"""

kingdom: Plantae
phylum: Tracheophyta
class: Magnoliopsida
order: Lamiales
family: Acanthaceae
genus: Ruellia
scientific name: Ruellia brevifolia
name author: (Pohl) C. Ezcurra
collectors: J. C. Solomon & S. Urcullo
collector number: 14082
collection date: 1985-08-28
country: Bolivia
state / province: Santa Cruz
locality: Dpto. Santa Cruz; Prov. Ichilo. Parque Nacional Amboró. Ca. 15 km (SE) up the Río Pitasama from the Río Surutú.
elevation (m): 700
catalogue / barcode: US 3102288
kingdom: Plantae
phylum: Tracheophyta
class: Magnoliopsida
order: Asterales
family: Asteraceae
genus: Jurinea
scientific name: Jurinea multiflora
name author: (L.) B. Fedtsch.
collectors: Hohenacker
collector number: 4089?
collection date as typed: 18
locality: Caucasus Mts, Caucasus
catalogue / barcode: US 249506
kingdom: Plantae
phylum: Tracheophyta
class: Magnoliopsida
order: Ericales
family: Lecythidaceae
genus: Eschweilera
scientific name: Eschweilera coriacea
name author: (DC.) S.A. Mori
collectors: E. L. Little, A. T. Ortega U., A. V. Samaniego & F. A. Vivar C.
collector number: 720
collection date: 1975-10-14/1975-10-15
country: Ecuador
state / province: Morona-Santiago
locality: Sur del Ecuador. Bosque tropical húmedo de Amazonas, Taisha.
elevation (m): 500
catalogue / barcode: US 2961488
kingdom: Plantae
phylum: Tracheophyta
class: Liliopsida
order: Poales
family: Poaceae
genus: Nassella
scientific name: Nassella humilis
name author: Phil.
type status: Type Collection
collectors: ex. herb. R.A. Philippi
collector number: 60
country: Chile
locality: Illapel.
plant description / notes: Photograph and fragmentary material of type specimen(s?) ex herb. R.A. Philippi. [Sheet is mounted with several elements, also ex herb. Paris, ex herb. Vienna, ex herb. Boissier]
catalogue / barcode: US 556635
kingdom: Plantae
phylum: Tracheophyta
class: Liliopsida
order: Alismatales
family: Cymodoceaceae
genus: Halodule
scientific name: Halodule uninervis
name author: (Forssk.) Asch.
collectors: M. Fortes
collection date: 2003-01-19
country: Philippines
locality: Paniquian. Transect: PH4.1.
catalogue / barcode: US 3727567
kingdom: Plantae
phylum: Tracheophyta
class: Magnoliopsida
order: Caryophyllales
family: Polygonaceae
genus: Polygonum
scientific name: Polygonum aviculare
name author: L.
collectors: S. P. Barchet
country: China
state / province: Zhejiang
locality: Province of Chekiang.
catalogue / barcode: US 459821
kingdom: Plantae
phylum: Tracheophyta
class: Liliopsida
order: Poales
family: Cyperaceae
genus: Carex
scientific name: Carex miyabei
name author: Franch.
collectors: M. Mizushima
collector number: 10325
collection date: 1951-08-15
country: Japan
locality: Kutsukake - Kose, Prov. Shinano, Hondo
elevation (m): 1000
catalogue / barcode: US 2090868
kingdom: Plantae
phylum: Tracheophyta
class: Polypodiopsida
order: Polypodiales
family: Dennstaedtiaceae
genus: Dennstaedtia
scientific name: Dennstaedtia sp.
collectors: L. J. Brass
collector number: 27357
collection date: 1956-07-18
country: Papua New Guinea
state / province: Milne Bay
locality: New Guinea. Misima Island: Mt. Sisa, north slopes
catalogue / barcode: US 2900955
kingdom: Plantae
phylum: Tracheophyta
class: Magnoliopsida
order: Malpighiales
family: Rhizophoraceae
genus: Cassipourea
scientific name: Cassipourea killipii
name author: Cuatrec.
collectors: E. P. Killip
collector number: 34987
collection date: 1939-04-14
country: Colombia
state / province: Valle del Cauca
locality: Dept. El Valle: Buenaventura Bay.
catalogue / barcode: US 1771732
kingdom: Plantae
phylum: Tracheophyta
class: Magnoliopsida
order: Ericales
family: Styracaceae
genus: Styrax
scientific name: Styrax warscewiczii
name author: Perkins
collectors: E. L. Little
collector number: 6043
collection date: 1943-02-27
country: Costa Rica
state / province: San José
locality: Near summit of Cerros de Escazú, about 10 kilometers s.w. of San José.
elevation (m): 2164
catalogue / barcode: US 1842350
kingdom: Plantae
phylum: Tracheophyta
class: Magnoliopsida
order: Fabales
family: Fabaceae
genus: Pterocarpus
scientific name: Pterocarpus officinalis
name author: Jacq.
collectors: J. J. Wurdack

"""

Instructions to follow: Pick out each line of the entries above that contains the string "date" and copy those lines. Only matches with the same uppercase and lowercase letters count.

Answer to the task:
collection date: 1985-08-28
collection date as typed: 18
collection date: 1975-10-14/1975-10-15
collection date: 2003-01-19
collection date: 1951-08-15
collection date: 1956-07-18
collection date: 1939-04-14
collection date: 1943-02-27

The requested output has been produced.